Le rééquilibrage des relations de la Tunisie avec ses frères et voisins maghrébins est nécessaire, pour qu’elle puisse jouer un rôle constructif, serein, de bonne foi et sans parti-pris en vue de la solution de la crise libyenne et du différend algéro-marocain sur le Sahara. Car la stabilité et la prospérité du Maghreb sont des conditions essentielles pour la stabilité et la prospérité de la Tunisie.
Par Elyes Kasri *
N’en déplaise aux révolutionnaires adeptes du big bang politique et diplomatique qui s’acharnent à réinventer la roue, les fondamentaux de la diplomatie tunisienne ne sont pas une invention bourguibienne mais une lecture perspicace par feu Habib Bourguiba des réalités internationales et des contraintes objectives et immuables, historiques, géographiques, économiques et sécuritaires qui façonnent les intérêts de la Tunisie et son positionnement sur la scène internationale.
La non ingérence dans les affaires intérieures des pays tiers et en premier lieu les pays voisins, l’adhésion inconditionnelle à la légalité internationale, le règlement pacifique des différends et conflits internationaux par le recours à la légalité et aux instances internationales compétentes et la priorité à la coopération et au développement internationaux ont été sous Bourguiba et Ben Ali les fondements de la diplomatie tunisienne et doivent le rester indéfiniment.
La Tunisie victime d’expérimentations politiques et économiques
Malheureusement, l’ère post révolution a remis en question la sérénité de nos relations avec nos voisins maghrébins en permettant la déstabilisation de la Libye qui a fini par faire régner le chaos dans ce pays voisin et des penchants tantôt pro-marocains par le «Tartour» national (l’ancien président par intérim Moncef Marzouki, Ndlr) pour des raisons personnelles qui n’échappent pas aux connaisseurs et tantôt pro-algériens pour des raisons que certains imputent, probablement à tort, à des motifs bassement matériels et conjoncturels. Ceci en plus des nostalgies ottomanes des goumis islamistes.

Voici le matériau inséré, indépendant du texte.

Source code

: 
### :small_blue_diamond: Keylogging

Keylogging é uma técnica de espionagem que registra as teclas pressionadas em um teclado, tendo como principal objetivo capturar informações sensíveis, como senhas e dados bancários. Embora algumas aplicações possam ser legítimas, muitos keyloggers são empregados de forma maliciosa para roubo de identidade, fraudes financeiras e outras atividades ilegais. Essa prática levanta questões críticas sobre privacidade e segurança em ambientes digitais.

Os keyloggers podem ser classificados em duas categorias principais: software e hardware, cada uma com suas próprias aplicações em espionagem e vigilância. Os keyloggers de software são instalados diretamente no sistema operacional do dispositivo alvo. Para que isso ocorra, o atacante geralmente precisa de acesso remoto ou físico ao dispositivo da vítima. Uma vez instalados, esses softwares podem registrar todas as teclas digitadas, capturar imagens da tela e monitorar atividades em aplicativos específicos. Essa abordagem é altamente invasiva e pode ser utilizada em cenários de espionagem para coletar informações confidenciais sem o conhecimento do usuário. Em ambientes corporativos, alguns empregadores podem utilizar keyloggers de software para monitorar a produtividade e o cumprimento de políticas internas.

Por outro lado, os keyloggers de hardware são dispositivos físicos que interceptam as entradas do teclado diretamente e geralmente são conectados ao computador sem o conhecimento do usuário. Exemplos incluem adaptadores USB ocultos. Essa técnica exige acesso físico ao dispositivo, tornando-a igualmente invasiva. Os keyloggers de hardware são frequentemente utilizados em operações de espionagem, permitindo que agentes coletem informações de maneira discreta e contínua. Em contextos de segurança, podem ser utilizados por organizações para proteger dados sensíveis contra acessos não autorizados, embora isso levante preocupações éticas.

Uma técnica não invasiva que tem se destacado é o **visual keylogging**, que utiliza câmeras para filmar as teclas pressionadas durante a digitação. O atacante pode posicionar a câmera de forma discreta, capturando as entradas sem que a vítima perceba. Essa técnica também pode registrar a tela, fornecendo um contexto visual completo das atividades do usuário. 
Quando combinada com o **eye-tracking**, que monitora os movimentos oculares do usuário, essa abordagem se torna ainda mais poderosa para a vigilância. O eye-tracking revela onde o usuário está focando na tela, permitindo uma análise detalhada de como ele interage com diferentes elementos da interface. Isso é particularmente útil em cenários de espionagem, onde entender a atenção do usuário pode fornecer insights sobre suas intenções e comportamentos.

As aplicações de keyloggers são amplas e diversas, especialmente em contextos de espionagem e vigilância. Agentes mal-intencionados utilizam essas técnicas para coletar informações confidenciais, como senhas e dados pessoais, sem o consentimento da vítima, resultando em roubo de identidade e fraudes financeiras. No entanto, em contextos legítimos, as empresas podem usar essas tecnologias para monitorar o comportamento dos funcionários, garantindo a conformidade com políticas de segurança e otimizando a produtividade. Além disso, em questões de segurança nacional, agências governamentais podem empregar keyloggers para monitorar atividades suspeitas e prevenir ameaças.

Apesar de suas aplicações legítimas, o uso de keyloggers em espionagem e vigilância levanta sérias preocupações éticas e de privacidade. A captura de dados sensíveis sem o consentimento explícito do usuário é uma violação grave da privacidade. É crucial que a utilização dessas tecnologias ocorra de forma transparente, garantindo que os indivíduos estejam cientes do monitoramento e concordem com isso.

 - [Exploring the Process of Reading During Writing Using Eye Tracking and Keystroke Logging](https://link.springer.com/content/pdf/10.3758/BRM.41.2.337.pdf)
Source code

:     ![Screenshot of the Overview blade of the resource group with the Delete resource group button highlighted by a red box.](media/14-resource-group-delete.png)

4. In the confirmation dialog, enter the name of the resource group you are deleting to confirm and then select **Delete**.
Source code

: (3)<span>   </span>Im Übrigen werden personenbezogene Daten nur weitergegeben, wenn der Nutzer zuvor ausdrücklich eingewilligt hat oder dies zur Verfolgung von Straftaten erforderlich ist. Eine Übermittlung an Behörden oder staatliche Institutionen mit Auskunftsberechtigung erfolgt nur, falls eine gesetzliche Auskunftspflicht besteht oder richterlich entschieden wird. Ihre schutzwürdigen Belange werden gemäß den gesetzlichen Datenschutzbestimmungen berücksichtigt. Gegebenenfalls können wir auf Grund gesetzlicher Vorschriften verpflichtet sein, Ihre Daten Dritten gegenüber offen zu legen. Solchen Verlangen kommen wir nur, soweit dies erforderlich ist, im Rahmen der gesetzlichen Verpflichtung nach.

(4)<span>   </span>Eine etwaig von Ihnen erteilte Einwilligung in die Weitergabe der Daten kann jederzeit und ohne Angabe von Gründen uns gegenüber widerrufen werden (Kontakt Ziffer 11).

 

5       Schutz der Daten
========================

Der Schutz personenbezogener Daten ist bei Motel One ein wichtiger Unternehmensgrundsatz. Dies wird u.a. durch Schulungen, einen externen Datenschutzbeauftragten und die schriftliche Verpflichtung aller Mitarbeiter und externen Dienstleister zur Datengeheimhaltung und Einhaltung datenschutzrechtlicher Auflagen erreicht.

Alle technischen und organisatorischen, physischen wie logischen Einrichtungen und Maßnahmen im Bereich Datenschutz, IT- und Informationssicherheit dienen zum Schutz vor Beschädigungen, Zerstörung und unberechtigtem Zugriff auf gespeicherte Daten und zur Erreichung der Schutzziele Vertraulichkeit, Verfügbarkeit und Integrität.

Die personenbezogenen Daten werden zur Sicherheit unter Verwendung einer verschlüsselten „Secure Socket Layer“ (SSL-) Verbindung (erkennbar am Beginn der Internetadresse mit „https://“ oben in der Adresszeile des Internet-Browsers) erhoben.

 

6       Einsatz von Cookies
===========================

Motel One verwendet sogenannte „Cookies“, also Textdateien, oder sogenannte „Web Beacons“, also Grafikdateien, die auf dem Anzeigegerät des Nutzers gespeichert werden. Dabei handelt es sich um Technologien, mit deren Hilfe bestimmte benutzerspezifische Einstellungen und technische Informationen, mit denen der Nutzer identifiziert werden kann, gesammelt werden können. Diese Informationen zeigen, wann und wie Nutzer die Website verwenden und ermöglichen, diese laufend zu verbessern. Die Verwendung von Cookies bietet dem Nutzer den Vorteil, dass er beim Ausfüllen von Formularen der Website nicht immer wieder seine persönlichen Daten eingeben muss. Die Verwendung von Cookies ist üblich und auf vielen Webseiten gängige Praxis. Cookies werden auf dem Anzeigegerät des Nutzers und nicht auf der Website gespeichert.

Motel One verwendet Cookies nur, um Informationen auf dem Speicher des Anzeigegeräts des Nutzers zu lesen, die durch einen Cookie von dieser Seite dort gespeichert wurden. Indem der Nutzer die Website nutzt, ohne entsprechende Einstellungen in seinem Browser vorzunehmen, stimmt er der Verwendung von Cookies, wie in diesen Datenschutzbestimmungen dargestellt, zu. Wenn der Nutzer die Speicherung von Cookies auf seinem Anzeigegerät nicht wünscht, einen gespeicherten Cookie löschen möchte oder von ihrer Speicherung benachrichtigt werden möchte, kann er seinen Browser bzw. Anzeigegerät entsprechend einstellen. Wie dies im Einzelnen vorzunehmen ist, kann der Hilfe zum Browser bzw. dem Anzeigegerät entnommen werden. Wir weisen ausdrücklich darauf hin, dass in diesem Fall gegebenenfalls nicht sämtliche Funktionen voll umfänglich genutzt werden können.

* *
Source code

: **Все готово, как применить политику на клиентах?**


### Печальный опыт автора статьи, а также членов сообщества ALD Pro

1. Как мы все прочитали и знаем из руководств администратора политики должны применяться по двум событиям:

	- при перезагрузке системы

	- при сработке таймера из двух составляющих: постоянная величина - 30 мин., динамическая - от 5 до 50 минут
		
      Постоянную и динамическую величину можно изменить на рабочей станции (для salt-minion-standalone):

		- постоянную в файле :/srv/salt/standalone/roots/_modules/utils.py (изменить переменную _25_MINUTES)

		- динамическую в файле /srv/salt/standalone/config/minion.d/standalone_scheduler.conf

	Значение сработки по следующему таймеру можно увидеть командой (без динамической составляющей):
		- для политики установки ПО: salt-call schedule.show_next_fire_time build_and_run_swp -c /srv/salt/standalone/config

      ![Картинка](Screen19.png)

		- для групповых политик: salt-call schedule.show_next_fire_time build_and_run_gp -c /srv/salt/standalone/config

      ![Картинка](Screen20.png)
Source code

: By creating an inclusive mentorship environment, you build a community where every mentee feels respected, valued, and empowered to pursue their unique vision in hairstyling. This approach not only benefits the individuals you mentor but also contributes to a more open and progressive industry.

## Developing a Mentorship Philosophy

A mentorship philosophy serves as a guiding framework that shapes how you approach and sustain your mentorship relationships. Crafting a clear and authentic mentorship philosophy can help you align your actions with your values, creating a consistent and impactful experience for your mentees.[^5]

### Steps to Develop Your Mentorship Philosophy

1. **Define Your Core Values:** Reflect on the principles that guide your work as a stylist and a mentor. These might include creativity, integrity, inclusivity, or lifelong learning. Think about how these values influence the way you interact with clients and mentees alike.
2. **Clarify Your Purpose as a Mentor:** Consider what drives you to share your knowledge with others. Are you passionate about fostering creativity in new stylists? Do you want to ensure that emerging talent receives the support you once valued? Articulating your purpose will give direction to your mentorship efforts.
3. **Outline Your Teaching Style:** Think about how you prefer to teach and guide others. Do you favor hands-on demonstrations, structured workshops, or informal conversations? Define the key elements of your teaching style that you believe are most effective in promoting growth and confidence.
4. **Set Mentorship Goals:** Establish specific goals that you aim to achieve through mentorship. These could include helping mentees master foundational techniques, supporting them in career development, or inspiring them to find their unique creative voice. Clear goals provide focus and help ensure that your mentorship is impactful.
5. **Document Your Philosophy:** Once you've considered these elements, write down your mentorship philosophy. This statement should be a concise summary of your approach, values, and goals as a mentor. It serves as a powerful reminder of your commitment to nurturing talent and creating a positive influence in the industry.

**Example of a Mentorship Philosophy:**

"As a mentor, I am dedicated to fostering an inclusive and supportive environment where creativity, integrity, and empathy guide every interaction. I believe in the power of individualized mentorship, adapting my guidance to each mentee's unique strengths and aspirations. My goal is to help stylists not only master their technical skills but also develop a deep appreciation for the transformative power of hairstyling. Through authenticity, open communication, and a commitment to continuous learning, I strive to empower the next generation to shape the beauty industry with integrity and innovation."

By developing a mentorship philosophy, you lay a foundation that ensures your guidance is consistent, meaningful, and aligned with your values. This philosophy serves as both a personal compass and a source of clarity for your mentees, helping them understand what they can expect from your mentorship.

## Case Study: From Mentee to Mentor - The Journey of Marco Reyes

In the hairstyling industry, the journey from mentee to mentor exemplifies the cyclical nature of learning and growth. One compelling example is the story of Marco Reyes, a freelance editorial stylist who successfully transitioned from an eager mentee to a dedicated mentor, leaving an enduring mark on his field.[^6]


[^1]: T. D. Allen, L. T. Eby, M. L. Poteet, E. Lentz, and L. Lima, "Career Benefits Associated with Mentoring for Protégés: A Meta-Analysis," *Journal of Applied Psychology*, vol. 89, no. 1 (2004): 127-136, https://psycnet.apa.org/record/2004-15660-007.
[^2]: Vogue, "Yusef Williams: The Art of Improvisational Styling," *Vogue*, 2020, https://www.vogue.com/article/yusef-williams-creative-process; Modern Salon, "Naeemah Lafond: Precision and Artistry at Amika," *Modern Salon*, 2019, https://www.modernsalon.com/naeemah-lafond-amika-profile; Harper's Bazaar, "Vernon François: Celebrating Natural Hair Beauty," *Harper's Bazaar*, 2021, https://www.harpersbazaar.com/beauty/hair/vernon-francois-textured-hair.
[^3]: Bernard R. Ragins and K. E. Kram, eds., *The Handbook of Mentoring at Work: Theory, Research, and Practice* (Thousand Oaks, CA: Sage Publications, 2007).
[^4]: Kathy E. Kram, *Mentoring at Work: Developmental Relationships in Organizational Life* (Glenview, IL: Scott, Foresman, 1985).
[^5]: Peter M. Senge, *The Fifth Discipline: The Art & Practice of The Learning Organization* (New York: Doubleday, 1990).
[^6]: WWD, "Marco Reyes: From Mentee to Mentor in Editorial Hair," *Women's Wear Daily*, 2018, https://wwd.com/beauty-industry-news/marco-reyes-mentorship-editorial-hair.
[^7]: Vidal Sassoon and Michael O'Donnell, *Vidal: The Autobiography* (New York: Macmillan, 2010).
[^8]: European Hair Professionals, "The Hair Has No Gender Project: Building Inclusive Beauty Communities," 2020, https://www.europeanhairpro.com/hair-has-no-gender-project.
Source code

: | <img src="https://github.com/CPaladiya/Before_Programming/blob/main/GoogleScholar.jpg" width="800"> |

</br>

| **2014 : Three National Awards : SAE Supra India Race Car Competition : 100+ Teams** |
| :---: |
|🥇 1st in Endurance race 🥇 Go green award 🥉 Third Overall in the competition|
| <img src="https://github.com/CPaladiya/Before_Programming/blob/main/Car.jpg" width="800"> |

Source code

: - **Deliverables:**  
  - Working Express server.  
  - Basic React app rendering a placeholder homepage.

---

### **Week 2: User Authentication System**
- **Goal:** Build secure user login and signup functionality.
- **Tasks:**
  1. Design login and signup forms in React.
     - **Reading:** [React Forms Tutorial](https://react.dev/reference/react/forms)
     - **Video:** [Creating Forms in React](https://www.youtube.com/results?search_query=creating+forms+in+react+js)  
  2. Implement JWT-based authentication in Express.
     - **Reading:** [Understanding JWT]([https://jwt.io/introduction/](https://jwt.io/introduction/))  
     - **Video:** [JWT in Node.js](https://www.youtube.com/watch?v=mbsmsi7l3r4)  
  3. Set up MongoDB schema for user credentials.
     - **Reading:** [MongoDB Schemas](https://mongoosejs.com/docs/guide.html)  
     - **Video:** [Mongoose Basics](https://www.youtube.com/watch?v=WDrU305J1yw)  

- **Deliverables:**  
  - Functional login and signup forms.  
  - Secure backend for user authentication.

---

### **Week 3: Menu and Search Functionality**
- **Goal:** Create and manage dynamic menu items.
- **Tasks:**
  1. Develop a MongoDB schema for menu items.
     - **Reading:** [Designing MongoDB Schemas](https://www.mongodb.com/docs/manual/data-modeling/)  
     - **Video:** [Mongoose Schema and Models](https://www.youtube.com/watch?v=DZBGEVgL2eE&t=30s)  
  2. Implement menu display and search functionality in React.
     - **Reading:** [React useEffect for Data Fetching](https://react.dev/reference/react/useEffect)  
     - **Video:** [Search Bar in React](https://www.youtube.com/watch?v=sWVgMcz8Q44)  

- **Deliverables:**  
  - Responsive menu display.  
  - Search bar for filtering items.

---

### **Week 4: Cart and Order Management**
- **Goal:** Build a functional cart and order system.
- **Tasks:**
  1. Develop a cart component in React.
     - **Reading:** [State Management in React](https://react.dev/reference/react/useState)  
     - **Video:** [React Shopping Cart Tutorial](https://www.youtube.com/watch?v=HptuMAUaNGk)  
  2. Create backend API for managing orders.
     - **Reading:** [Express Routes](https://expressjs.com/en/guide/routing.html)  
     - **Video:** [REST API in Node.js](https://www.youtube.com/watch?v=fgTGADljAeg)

La Tunisie a été déjà suffisamment victime de tant d’expérimentations politiques et économiques avec des résultats qui en ont fait un cas d’école de quasi faillite politique et économique d’un pays émergent en un laps de temps relativement court.
Il est grand temps de revenir aux fondamentaux de la diplomatie tunisienne notamment la neutralité positive vis-à-vis des différends régionaux et internationaux et l’adhésion à la légalité internationale, sans lesquels la crise que traverse la Tunisie risque de s’aggraver et pourrait même devenir irréversible.
Le nécessaire rééquilibrage des relations avec l’Algérie et le Maroc
L’édifice maghrébin qui, plus qu’un rêve populaire, est un impératif culturel, économique et sécuritaire pour les peuples de notre région, doit être préservé en dépit des vicissitudes de la géopolitique et des divergences et tensions du moment.
Le rééquilibrage de nos relations avec nos frères et voisins maghrébins et un rôle constructif, serein, de bonne foi et sans parti-pris de la Tunisie en vue de la solution de la crise libyenne et du différend algéro-marocain (sur le Sahara, Ndlr), ne feront que servir l’image et les intérêts de la Tunisie car la stabilité et la prospérité du Maghreb sont des conditions essentielles pour la stabilité et la prospérité de la Tunisie.
* Ancien ambassadeur au Japon et en Allemagne.